Die Veröffentlichungen in der Werkausgabe sind also in hohem Maße von den editorischen Verfahrensweisen und Entscheidungen der Herausgeber geprägt. Die Zusammenstellung scheinbarer Werke Wittgensteins aus unterschiedlichen Manuskripten oder Manuskriptteilen, ihre Bezeichnung mit Titeln, die meist nicht von Wittgenstein stammen, ihre Strukturierung durch Inhaltsverzeichnisse, Kapitel und Bemerkungsnummern und ihre Ergänzung durch Vorwortentwürfe Wittgensteins, läßt die allgemeine Tendenz erkennen, aus dem Nachlaß Publikationen zusammenzustellen, die herkömmlichen Buchkonventionen möglichst weitgehend entsprechen. Betrachtet man jedoch den Nachlaß, so fällt z. B. auf, wie selten Wittgenstein in seinen Manuskripten Bemerkungen numeriert, und wie reduntant er seine Bände mit oft identischen Titeln versehen hat. Hinsichtlich einer möglichst textgetreuen Wiedergabe der Quellen weist die Werkausgabe für die Nachlaßforschung deutliche Mängel auf. Die naheliegende Idee einer kritischen Gesamtausgabe der Schriften Wittgensteins ist nun meines Erachtens durch die Bergen Electronic Edition keinesfalls obsolet geworden, sondern sie steht aufgrund der nunmehr vollständigen Transkription des Nachlasses der Möglichkeit ihrer Realisierung vielleicht näher als je zuvor. Meine Ausführungen zur Werkausgabe verstehe ich auch als einen Beitrag zur Diskussion über die mögliche Form einer Gesamtausgabe, insofern die kritische Evaluierung der bereits existierenden Editionen für diese Diskussion unverzichtbar erscheint.2
Bibliographie
- Baum, W. (Hg.) (1991), Ludwig Wittgenstein. Geheime Tagebücher 1914-1916, Wien, Turia & Kant.
- Biggs, M., Pichler, A. (1993), Wittgenstein: Two Source Catalogues and a Bibliography, Bergen, Working Papers from the Wittgenstein Archives at the University of Bergen, No. 7.

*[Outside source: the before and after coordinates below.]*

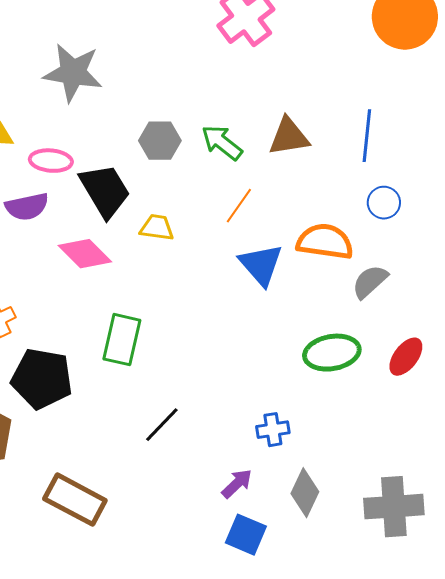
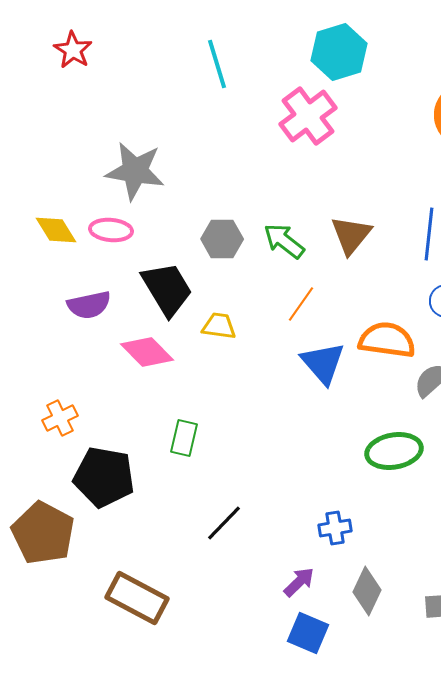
brown triangle: (289, 137) -> (351, 235), turned -42
pink ellipse: (51, 161) -> (111, 230), moved
green rectangle: (122, 340) -> (184, 438), size x0.7

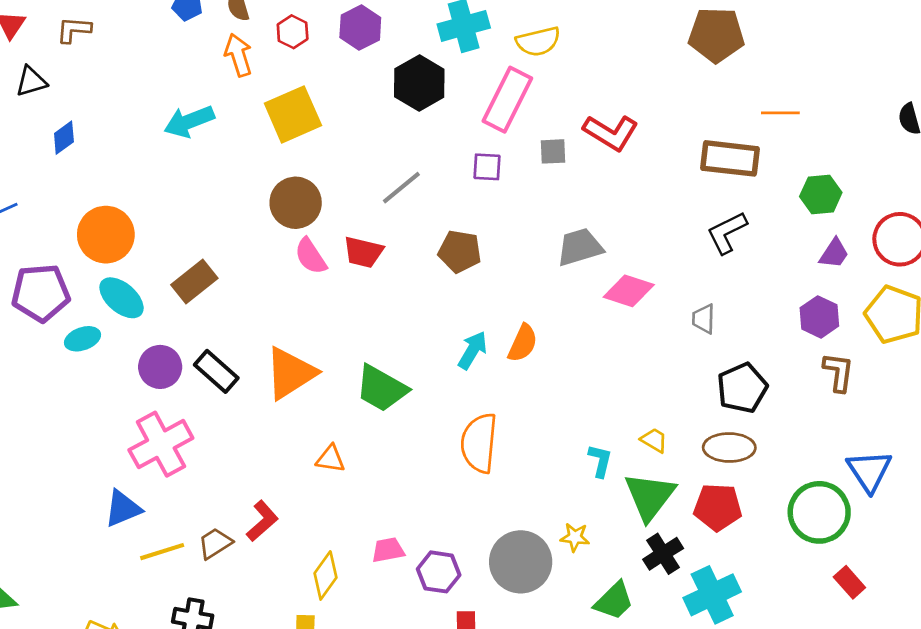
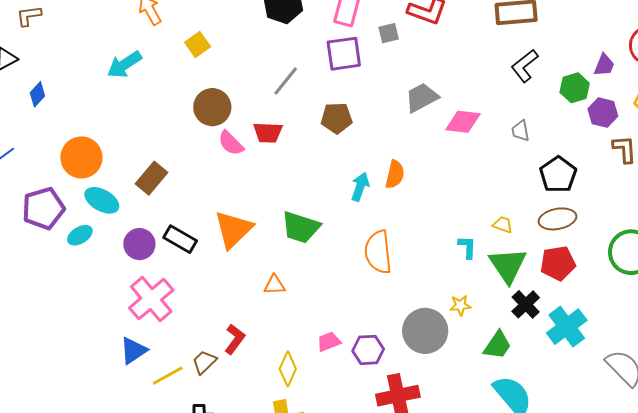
yellow square: (293, 114) -> (198, 44), size x0.6
purple square: (487, 167) -> (344, 54), size x1.6
green hexagon: (821, 194) -> (575, 88), moved

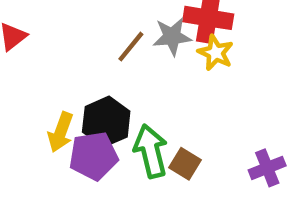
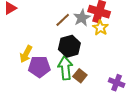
gray star: (172, 36) -> (82, 18), turned -30
black hexagon: (106, 122) -> (69, 46), moved
purple cross: (267, 168) -> (117, 83), turned 35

- McGuinness, B. (1972), Bertrand Russell and Ludwig Wittgenstein's 'Notes on Logic', in Revue Internationale de Philosophie, Nr. 102, 444-460.
- Nedo, M. (Hg.) (1994f.), Ludwig Wittgenstein, Wiener Ausgabe, Wien, Springer Wien-New York
- Schulte, J. (1989), Wittgenstein. Eine Einführung. Stuttgart: Phillip Reclam
- Somavilla, I. (1997) Ludwig Wittgenstein. Denkbewegungen, Tagebücher 1930-1932, 1936-1937 (MS 183), Innsbruck, Haymon.
- von Wright, G.H. (1986), Wittgenstein. Frankfurt am Main, Suhrkamp
- Wittgenstein, L., Werkausgabe, Band 1-8 (1989), Frankfurt am Main, Suhrkamp.
- Wittgensteins Nachlaß, The Bergen Electronic Edition, Text and Facsimile Version, Volume 1-4 (2001), Oxford, Oxford University Press.